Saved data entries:
▬▬▬▬▬▬
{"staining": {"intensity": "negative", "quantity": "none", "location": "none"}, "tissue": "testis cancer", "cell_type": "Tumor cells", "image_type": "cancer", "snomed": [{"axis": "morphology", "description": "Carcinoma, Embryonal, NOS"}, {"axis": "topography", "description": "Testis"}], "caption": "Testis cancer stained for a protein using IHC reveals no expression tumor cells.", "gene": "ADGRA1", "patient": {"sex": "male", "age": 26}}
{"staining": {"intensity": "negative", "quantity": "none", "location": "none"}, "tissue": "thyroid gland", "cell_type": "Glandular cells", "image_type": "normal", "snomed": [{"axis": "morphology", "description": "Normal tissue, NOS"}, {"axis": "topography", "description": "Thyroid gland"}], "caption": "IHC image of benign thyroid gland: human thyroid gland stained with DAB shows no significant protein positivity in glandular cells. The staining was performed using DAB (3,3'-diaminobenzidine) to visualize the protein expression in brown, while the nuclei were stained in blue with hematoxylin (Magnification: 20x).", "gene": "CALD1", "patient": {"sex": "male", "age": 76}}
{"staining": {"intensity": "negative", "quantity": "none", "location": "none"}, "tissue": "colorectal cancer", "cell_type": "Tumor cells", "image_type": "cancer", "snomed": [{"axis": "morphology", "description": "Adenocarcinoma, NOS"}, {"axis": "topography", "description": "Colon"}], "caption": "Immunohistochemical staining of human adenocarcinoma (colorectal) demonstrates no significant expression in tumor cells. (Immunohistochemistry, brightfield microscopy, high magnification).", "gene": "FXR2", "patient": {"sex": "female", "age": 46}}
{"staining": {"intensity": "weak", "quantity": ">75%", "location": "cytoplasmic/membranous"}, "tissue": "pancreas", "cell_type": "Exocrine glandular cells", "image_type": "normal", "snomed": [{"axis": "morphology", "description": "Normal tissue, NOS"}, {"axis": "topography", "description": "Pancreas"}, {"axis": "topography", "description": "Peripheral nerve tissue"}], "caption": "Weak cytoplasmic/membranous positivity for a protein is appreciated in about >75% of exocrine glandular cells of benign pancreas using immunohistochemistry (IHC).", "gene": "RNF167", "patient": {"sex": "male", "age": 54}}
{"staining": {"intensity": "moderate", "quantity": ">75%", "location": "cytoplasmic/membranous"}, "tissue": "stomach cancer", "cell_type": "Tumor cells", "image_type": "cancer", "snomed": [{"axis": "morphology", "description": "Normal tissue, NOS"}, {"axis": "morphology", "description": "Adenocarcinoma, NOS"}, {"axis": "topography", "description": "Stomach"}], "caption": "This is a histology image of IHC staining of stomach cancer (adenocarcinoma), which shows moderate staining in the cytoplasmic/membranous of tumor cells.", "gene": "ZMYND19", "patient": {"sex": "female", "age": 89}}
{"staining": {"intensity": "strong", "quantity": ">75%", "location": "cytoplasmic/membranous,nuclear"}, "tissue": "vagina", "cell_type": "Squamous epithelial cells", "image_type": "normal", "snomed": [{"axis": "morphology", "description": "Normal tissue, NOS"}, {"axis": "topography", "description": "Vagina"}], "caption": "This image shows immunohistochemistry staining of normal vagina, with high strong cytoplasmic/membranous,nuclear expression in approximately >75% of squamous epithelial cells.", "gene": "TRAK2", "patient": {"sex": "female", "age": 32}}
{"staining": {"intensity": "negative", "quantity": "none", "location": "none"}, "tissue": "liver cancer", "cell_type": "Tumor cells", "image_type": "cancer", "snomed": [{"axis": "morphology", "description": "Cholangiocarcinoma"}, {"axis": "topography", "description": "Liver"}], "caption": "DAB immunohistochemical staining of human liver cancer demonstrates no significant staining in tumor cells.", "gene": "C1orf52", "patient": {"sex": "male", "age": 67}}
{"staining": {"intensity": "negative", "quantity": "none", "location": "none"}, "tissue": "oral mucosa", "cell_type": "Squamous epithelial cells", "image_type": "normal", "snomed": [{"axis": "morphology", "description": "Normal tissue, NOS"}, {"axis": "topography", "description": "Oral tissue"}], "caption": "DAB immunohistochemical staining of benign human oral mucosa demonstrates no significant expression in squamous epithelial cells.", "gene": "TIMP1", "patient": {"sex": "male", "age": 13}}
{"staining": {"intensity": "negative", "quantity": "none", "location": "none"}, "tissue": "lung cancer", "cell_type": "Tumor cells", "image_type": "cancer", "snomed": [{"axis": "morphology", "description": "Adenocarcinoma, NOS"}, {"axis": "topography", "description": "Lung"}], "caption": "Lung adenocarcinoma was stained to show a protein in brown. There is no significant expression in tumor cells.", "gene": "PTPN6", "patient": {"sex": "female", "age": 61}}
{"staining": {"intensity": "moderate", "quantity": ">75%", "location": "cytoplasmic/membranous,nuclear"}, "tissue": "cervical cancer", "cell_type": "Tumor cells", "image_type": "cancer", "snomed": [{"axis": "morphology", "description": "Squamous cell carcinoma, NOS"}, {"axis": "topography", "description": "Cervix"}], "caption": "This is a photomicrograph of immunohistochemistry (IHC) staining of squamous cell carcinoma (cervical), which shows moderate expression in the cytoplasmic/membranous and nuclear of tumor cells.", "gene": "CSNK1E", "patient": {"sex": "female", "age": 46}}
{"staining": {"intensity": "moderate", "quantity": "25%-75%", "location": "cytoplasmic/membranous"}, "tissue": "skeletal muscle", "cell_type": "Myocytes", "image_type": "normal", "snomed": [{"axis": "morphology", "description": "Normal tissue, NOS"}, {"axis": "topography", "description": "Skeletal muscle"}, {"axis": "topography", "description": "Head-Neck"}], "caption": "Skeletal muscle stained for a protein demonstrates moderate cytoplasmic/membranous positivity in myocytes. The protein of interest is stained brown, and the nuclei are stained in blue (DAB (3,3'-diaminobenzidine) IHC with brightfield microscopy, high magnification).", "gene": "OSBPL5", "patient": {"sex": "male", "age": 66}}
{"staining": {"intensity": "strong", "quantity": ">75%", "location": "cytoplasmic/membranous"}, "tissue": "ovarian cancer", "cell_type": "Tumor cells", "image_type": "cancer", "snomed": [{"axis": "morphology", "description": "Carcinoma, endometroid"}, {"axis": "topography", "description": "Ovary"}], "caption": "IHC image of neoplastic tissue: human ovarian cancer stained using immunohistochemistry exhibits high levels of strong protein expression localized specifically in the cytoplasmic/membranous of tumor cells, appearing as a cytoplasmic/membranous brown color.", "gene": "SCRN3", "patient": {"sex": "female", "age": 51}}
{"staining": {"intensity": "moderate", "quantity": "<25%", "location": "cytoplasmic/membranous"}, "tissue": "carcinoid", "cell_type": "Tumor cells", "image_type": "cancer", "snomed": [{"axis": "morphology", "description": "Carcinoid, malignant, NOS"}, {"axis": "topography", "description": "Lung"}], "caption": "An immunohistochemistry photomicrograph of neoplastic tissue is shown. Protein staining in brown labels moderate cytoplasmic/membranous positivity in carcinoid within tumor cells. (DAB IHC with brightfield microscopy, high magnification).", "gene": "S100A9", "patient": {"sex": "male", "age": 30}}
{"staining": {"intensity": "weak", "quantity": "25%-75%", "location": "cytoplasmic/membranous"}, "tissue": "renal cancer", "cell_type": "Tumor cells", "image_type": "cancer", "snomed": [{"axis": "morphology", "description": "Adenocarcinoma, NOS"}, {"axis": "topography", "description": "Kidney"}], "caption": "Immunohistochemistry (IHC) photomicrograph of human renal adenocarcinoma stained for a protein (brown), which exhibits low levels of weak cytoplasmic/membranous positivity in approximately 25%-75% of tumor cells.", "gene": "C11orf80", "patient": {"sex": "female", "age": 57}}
▬▬▬▬▬▬
Exercise prompt:
Copy each line above that has the word "diaminobenzidine".

Exercise result:
{"staining": {"intensity": "negative", "quantity": "none", "location": "none"}, "tissue": "thyroid gland", "cell_type": "Glandular cells", "image_type": "normal", "snomed": [{"axis": "morphology", "description": "Normal tissue, NOS"}, {"axis": "topography", "description": "Thyroid gland"}], "caption": "IHC image of benign thyroid gland: human thyroid gland stained with DAB shows no significant protein positivity in glandular cells. The staining was performed using DAB (3,3'-diaminobenzidine) to visualize the protein expression in brown, while the nuclei were stained in blue with hematoxylin (Magnification: 20x).", "gene": "CALD1", "patient": {"sex": "male", "age": 76}}
{"staining": {"intensity": "moderate", "quantity": "25%-75%", "location": "cytoplasmic/membranous"}, "tissue": "skeletal muscle", "cell_type": "Myocytes", "image_type": "normal", "snomed": [{"axis": "morphology", "description": "Normal tissue, NOS"}, {"axis": "topography", "description": "Skeletal muscle"}, {"axis": "topography", "description": "Head-Neck"}], "caption": "Skeletal muscle stained for a protein demonstrates moderate cytoplasmic/membranous positivity in myocytes. The protein of interest is stained brown, and the nuclei are stained in blue (DAB (3,3'-diaminobenzidine) IHC with brightfield microscopy, high magnification).", "gene": "OSBPL5", "patient": {"sex": "male", "age": 66}}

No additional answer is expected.